In terra ligure, gli uomini di D'Aversa sono apparsi sottotono rispetto alle ultime uscite: la squadra pimpante e intraprendente vista contro la Pro Vercelli è una lontana parente di quella scesa in campo al Comunale di Chiavari.

I frentani, che prima della gara in terra ligure avevano il secondo miglior attacco della cadetteria, non sono mai riusciti a rendersi veramente pericolosi dalla parti dell’ex Pescara Pelizzoli e l'assenza del bomber Cerri pesa come un macigno sulle ambizioni dei rossoneri. Vuoi perché Monachello non è ancora in condizione di giocare novanta minuti a ritmi sostenuti, vuoi perché il centrocampo, in Liguria, ha dovuto contenere la pressione della formazione di Prina, tenace e caparbia ma mai veramente padrona del gioco.

Unica nota positiva in casa Lanciano è, senza ombra di dubbio, la solidità del reparto difensivo, che dopo i problemi registrati nelle prime partite è riuscito a trovare i giusti equilibri.

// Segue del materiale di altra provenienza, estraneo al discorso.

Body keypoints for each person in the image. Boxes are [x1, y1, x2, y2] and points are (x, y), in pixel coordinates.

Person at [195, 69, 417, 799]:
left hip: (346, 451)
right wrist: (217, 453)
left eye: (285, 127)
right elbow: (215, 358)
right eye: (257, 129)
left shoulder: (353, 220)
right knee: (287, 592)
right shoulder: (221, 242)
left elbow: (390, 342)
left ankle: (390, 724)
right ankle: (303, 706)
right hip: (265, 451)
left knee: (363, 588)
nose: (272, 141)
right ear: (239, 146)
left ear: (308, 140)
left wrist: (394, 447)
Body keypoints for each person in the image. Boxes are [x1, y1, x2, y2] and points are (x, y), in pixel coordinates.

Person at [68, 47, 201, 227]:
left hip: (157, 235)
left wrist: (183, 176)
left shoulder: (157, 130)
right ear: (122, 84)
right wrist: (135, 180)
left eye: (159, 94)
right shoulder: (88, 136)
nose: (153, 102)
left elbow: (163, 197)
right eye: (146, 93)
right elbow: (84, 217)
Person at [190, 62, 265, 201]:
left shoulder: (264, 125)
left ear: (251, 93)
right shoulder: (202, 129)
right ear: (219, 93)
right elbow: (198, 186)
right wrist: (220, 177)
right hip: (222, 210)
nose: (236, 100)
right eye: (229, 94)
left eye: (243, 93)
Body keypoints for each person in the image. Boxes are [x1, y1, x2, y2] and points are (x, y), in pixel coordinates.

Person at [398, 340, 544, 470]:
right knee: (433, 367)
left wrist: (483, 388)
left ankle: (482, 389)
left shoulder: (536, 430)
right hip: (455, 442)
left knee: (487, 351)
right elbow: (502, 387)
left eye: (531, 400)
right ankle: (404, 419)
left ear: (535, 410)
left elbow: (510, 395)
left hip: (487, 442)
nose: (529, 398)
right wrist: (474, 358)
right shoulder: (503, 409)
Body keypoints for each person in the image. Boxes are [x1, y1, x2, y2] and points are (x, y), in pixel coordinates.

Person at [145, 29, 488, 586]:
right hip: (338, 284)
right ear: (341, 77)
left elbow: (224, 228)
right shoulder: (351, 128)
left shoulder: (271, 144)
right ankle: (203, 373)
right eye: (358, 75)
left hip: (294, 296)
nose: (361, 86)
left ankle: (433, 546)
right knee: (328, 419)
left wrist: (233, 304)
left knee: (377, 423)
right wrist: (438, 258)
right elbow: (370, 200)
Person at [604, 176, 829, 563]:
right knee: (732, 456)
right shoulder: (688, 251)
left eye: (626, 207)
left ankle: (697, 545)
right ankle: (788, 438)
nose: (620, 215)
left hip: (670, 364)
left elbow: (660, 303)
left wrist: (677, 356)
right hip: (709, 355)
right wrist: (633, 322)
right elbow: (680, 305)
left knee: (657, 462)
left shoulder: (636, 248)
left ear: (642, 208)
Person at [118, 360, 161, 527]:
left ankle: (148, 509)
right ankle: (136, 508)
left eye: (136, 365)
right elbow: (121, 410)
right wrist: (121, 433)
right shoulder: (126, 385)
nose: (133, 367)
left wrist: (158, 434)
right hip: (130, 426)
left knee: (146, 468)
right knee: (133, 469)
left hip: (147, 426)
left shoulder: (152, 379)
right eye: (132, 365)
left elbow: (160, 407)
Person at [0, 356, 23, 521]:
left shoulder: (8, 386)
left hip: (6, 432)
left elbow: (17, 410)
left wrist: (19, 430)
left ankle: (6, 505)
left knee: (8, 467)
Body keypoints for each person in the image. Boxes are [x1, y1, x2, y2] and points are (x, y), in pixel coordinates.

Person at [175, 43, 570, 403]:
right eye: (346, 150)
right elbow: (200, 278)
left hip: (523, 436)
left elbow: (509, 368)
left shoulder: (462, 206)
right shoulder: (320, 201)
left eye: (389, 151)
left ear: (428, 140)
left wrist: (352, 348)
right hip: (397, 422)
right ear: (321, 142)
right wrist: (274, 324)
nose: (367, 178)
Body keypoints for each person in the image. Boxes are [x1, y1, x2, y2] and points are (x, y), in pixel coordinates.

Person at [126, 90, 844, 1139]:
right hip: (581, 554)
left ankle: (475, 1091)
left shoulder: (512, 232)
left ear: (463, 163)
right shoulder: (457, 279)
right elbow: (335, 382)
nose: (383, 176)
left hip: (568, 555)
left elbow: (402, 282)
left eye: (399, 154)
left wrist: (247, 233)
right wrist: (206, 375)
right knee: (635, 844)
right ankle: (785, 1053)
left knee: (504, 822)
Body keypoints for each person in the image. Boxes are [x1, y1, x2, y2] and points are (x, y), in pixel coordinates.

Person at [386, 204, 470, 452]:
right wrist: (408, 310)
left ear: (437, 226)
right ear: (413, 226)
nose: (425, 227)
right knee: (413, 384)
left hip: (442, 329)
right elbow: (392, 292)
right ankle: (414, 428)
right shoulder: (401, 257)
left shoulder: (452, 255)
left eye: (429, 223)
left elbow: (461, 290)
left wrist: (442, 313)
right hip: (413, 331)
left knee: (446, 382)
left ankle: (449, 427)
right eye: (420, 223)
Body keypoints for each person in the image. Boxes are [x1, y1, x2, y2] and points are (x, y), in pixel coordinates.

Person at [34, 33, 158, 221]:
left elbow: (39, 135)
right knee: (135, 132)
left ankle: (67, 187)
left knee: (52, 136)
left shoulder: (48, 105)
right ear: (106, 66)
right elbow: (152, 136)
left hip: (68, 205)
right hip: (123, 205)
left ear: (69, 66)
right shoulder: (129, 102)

D'Aversa, dopo la bella vittoria contro la Pro Vercelli, deve apportare qualche variazione alla formazione titolare vincente nel turno infrasettimanale. Il tecnico conferma quasi tutto il pacchetto arretrato fatta eccezione per lo squalificato Conti, rimpiazzato da Ferrario. A centrocampo, invece, nessuna novità con Bacinovic, Di Cecco e Paghera saldamente preposti a presidiare la mediana. Davanti, spazio a Piccolo, Gatto e Monachello, con quest'ultimo lanciato definitivamente nell'undici titolare proprio a causa dell'assenza di Cerri, il giovane attaccante di proprietà del Parma in infermeria per via di un infortunio al crociato anteriore del ginocchio sinistro.

La partenza degli uomini di D'Aversa è da incubo. Dopo appena sei minuti, i rossoneri rischiano clamorosamente di prendere gol: Costa Ferreira mette al centro, Mazzarani impatta il pallone all'altezza del secondo palo cogliendo in pieno la traversa e facendo correre un brivido sulla schiena di Nicolas. Gli abruzzesi non riescono a rialzare la testa e rischiano ancora di andare sotto.

Lo strepitoso Costa Ferreira (che lascerà il posto pochi minuti dopo a Battocchio per un problema muscolare) lancia in profondità Sansovini, che appoggia a Lanini, ma la conclusione del numero venti ligure sfiora soltanto l'incrocio dei pali.

Per assistere al primo tiro in porta degli ospiti bisogna attendere la mezzora. Ci pensa Piccolo a creare scompiglio nella metà campo ligure, ma la conclusione dell'attaccante abruzzese viene deviata in calcio d'angolo da Pelizzoli. A pochi istanti dal termine del primo tempo ci prova anche Monachello, che stacca di testa ma non riesce a capitalizzare il buon pallone messo in mezzo dalla sinistra da Mammarella.

Dopo una prima frazione decisamente abulica, la Virtus Lanciano rientra in campo con il piglio giusto e con l'intenzione di mettere in moto il pericolo terzetto offensivo, troppo spesso isolato e avulso dal gioco nei primi quarantacinque minuti. Al quarto d'ora Aquilanti prova su punizione a sbloccare il match, ma il tiro si spegne alto sopra la traversa della porta difesa da Pelizzoli.

La verve dei rossoneri scema con il passare dei minuti e lo 0-0 conclusivo è l'inevitabile conclusione di un finale di partita in cui, entrambe le squadre, si accontentano del punticino. Non succede più nulla: a Chiavari vince soltanto la noia. E la Virtus si può preparare per la sfida contro il Livorno dell’ex Gautieri.